Théo Mariano
Goiânia – Goiânia é uma das quatro capitais brasileiras com tendência de queda nos casos do novo coronavírus, segundo análise feita por pesquisadores da Fundação Oswaldo Cruz (Fiocruz), utilizando números das últimas seis semanas. Os dados foram publicados nesta quinta-feira (2/12) em nova edição do Boletim InfoGripe, que traz atualizações sobre os casos de Síndrome Respiratória Aguda Grave (SRAG) no Brasil.
No País, cerca de 96% dos casos de SRAG registrados desde o ano passado são causados por infecções da covid-19. Além de Goiânia, Belém (PA), Campo Grande (MS) e Porto Alegre (RS) são as outras capitais com tendência de queda das contaminações pelo vírus. Todos os números foram contabilizados até a semana 47 deste ano, referente ao período de 21 a 27 de novembro. De acordo com a Fiocruz, o Estado de Goiás figura entre as sete unidades federativas com tendência de queda no número de casos, a partir da análise dos dados referentes às últimas seis semanas.
A faixa etária dos zero aos nove anos de idade é a única na qual não predominam os casos de covid-19, mas sim do vírus sincicial respiratório (VSR). Em todas as outras, informa a Fiocruz, a predominância das infecções registradas é das contaminações pelo novo coronavírus. Em relação aos casos de SRAG, a Fundação destaca no boletim que 14 das 27 unidades da federação apresentaram sinal de crescimento dos casos com base nos dados de longo prazo (das últimas seis semanas).

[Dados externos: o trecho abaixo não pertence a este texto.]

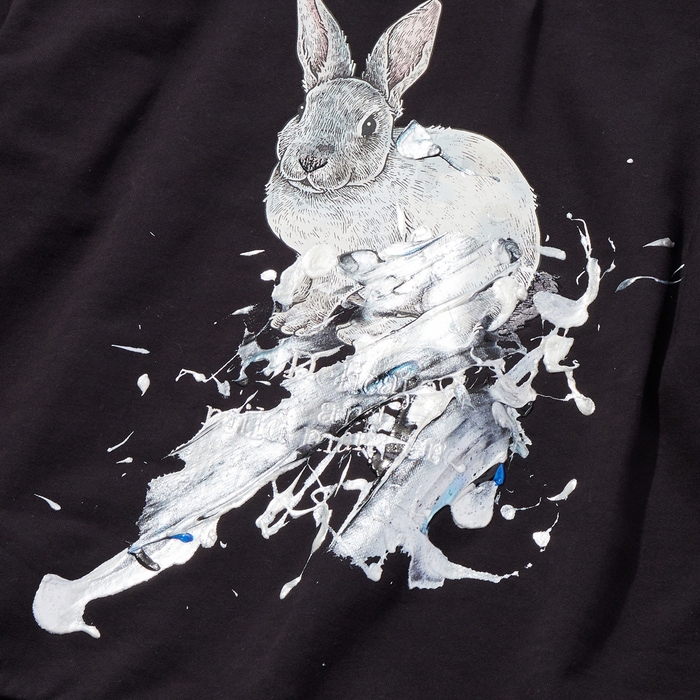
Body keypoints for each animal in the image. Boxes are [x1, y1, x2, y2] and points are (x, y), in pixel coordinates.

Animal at [265, 0, 541, 336]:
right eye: (302, 109)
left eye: (369, 125)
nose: (310, 161)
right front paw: (289, 296)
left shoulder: (347, 263)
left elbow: (326, 292)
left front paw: (294, 321)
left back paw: (358, 330)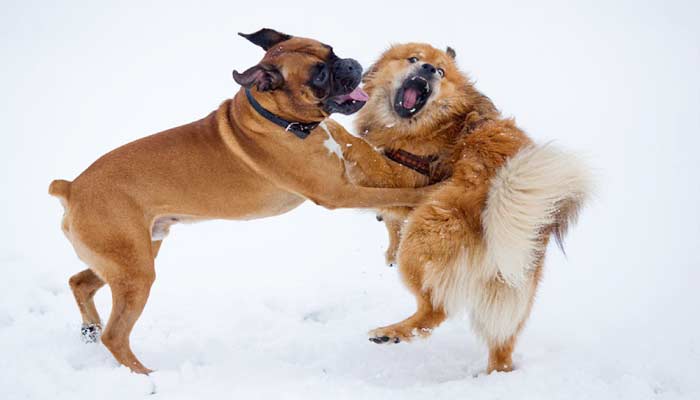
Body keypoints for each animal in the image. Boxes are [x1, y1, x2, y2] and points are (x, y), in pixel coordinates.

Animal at [47, 28, 432, 376]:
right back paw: (145, 375)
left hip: (134, 256)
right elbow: (395, 195)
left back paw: (90, 328)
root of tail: (72, 188)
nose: (350, 64)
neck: (281, 119)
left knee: (80, 283)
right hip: (136, 272)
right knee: (116, 336)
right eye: (319, 74)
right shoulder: (340, 192)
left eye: (331, 50)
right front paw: (429, 192)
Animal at [328, 43, 592, 372]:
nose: (428, 69)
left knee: (435, 311)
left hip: (424, 237)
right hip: (508, 288)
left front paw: (330, 127)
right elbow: (390, 217)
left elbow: (361, 149)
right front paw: (389, 248)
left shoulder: (400, 176)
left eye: (441, 71)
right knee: (501, 342)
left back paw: (391, 333)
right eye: (413, 59)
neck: (438, 124)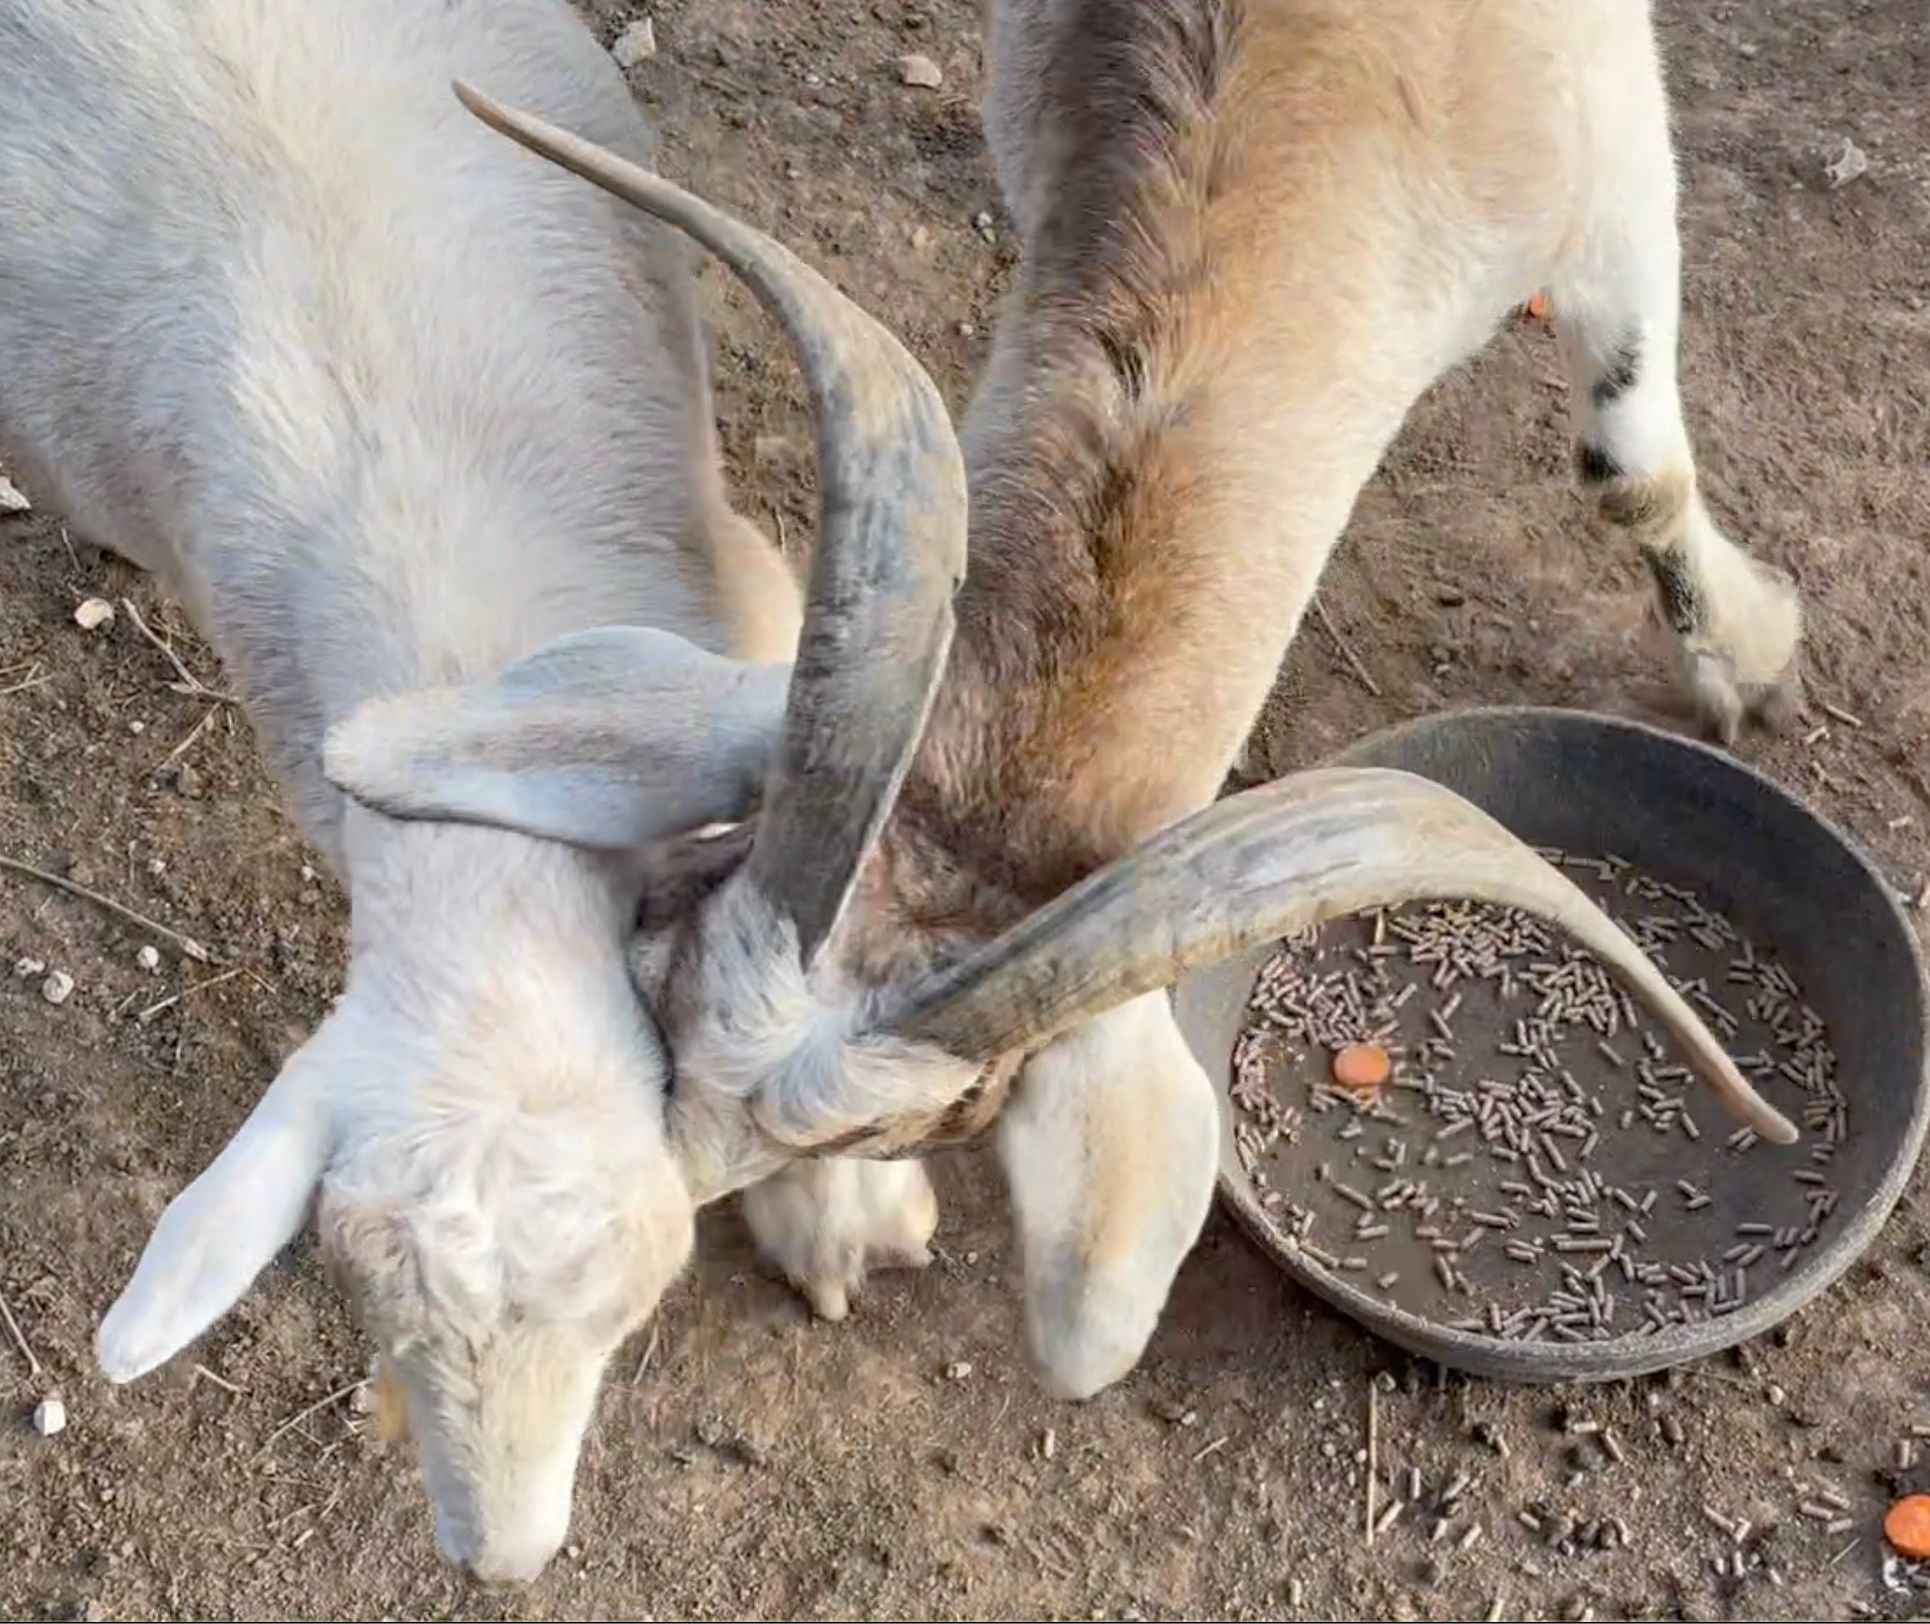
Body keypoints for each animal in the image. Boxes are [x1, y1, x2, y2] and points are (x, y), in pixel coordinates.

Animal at [329, 0, 1799, 1421]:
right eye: (653, 960)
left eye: (919, 1126)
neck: (1352, 77)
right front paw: (838, 1239)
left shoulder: (1611, 140)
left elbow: (1624, 467)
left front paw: (1755, 655)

Mapa da Secretaria de Estado da Saúde mostra intensidade do número de registros de casos nos municípios de Goiás – os pintados de cinza não notificaram novas infecções por covid-19 nas últimas quatro semanas. (Foto: Reprodução via Web)
Nas últimas quatro semanas, conforme dados da Secretaria de Estado da Saúde de Goiás (SES-GO) atualizados nesta quinta-feira (2/12), foram confirmados 4.305 casos do novo coronavírus. A taxa de incidência registrada no período, de acordo com a SES-GO, foi de 61 infectados a cada 100 mil habitantes. Ao todo, 3.038 pessoas se recuperaram da doença. A maioria das infecções foi registrada em mulheres (52,26%).